Me Stéphane Riand, rédacteur en chef de l’«1Dex», annonce sur sonsite qu’il a déposé un recours au Tribunal fédéral (TF) contre cette élection. «Si je ne le fais pas, je ne vois pas qui d’autre le ferait», nous explique-t-il. Pour lui, lors de ce fameux mercredi «le monde a déraillé» en mettant en place un huis clos qui a choqué même le milieu judiciaire.

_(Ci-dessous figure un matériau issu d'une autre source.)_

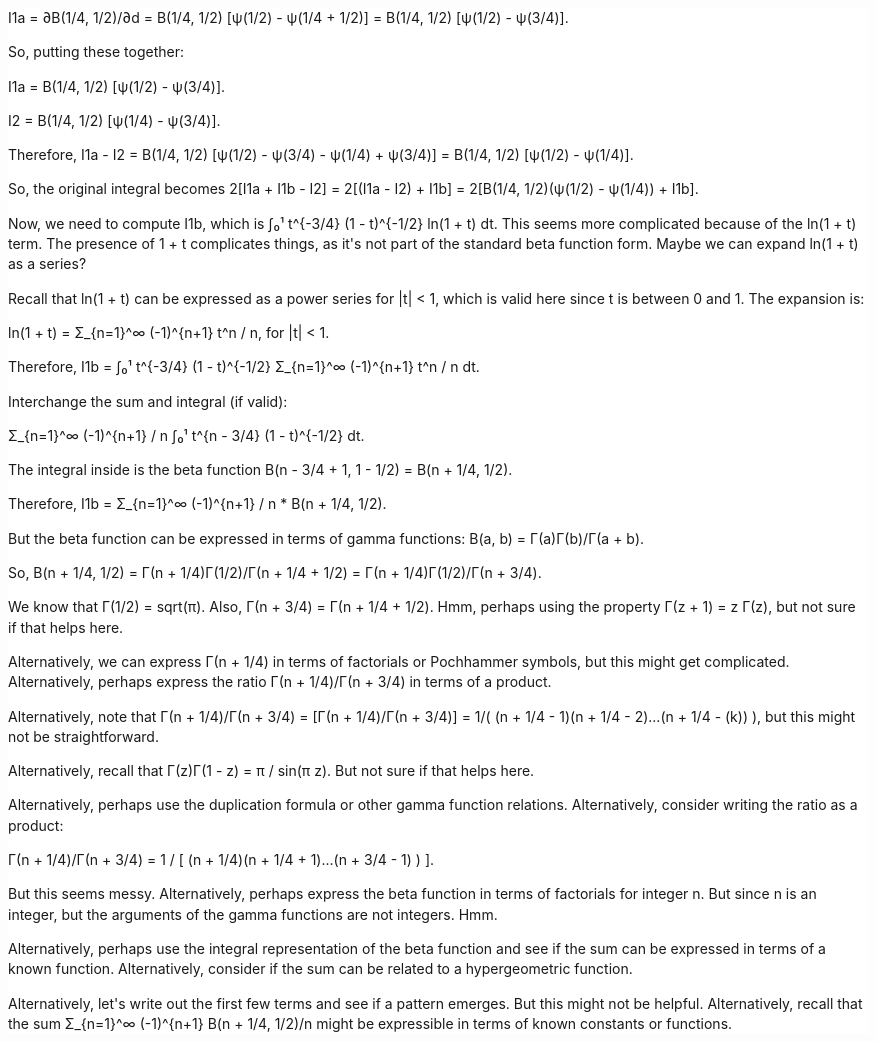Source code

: I1a = ∂B(1/4, 1/2)/∂d = B(1/4, 1/2) [ψ(1/2) - ψ(1/4 + 1/2)] = B(1/4, 1/2) [ψ(1/2) - ψ(3/4)].

So, putting these together:

I1a = B(1/4, 1/2) [ψ(1/2) - ψ(3/4)].

I2 = B(1/4, 1/2) [ψ(1/4) - ψ(3/4)].

Therefore, I1a - I2 = B(1/4, 1/2) [ψ(1/2) - ψ(3/4) - ψ(1/4) + ψ(3/4)] = B(1/4, 1/2) [ψ(1/2) - ψ(1/4)].

So, the original integral becomes 2[I1a + I1b - I2] = 2[(I1a - I2) + I1b] = 2[B(1/4, 1/2)(ψ(1/2) - ψ(1/4)) + I1b].

Now, we need to compute I1b, which is ∫₀¹ t^{-3/4} (1 - t)^{-1/2} ln(1 + t) dt. This seems more complicated because of the ln(1 + t) term. The presence of 1 + t complicates things, as it's not part of the standard beta function form. Maybe we can expand ln(1 + t) as a series?

Recall that ln(1 + t) can be expressed as a power series for |t| < 1, which is valid here since t is between 0 and 1. The expansion is:

ln(1 + t) = Σ_{n=1}^∞ (-1)^{n+1} t^n / n, for |t| < 1.

Therefore, I1b = ∫₀¹ t^{-3/4} (1 - t)^{-1/2} Σ_{n=1}^∞ (-1)^{n+1} t^n / n dt.

Interchange the sum and integral (if valid):

Σ_{n=1}^∞ (-1)^{n+1} / n ∫₀¹ t^{n - 3/4} (1 - t)^{-1/2} dt.

The integral inside is the beta function B(n - 3/4 + 1, 1 - 1/2) = B(n + 1/4, 1/2).

Therefore, I1b = Σ_{n=1}^∞ (-1)^{n+1} / n * B(n + 1/4, 1/2).

But the beta function can be expressed in terms of gamma functions: B(a, b) = Γ(a)Γ(b)/Γ(a + b).

So, B(n + 1/4, 1/2) = Γ(n + 1/4)Γ(1/2)/Γ(n + 1/4 + 1/2) = Γ(n + 1/4)Γ(1/2)/Γ(n + 3/4).

We know that Γ(1/2) = sqrt(π). Also, Γ(n + 3/4) = Γ(n + 1/4 + 1/2). Hmm, perhaps using the property Γ(z + 1) = z Γ(z), but not sure if that helps here.

Alternatively, we can express Γ(n + 1/4) in terms of factorials or Pochhammer symbols, but this might get complicated. Alternatively, perhaps express the ratio Γ(n + 1/4)/Γ(n + 3/4) in terms of a product.

Alternatively, note that Γ(n + 1/4)/Γ(n + 3/4) = [Γ(n + 1/4)/Γ(n + 3/4)] = 1/( (n + 1/4 - 1)(n + 1/4 - 2)...(n + 1/4 - (k)) ), but this might not be straightforward.

Alternatively, recall that Γ(z)Γ(1 - z) = π / sin(π z). But not sure if that helps here.

Alternatively, perhaps use the duplication formula or other gamma function relations. Alternatively, consider writing the ratio as a product:

Γ(n + 1/4)/Γ(n + 3/4) = 1 / [ (n + 1/4)(n + 1/4 + 1)...(n + 3/4 - 1) ) ].

But this seems messy. Alternatively, perhaps express the beta function in terms of factorials for integer n. But since n is an integer, but the arguments of the gamma functions are not integers. Hmm.

Alternatively, perhaps use the integral representation of the beta function and see if the sum can be expressed in terms of a known function. Alternatively, consider if the sum can be related to a hypergeometric function.

Alternatively, let's write out the first few terms and see if a pattern emerges. But this might not be helpful. Alternatively, recall that the sum Σ_{n=1}^∞ (-1)^{n+1} B(n + 1/4, 1/2)/n might be expressible in terms of known constants or functions.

Me Riand conteste non seulement le huis clos, mais le fait que le poste de procureur général n’a pas été mis au concours. Dans son recours de 25 pages, Stéphane Riand indique qu’il a qualité pour s’opposer à cette élection parce qu’il a lui-même toutes les compétences pour exercer cette fonction «s’il y avait eu une mise au concours réglementaire pour le poste de procureur général». Il estime par contre que Nicolas Dubuis «manque de leadership et de compétences» pour assurer son rôle.
Appel aux députés
L’avocat sédunois, ancien conseiller général socialiste, a contacté également un par un les députés pour que l’un ou plusieurs d’entre eux s’associent à sa démarche. «C’est pour éviter qu’un excès de formalisme permette au TF de ne pas se prononcer sur le fond» de l’affaire. En d’autres termes, un député peut contester la manière dont le règlement du Grand Conseil a été appliqué en cette circonstance.
J’ai fait le job, la suite, on verra.
Me Stéphane Riand, recourant
Cette démarche a-t-elle des chances d’aboutir? «Maintenant, j’ai fait le job, la suite, on verra», commente Stéphane Riand, qui souligne le fait que cela fait dix ans qu’il critique publiquement le fonctionnement de la justice valaisanne dans l’«1Dex». Il fait donc un pas de plus avec cette action devant le TF.
Une deuxième procédure
Le recours de Me Riand est la deuxième action lancée à l’encontre de la réélection de Nicolas Dubuis. Me Sébastien Fanti, préposé cantonal à la protection des données et à la transparence, a ouvert une procédure au cours de laquelle il attend à ce que le Grand Conseil explique quel était «l’intérêt public ou privé prépondérant» qui exigeait un tel secret, comme le demande la loi sur l’information du public.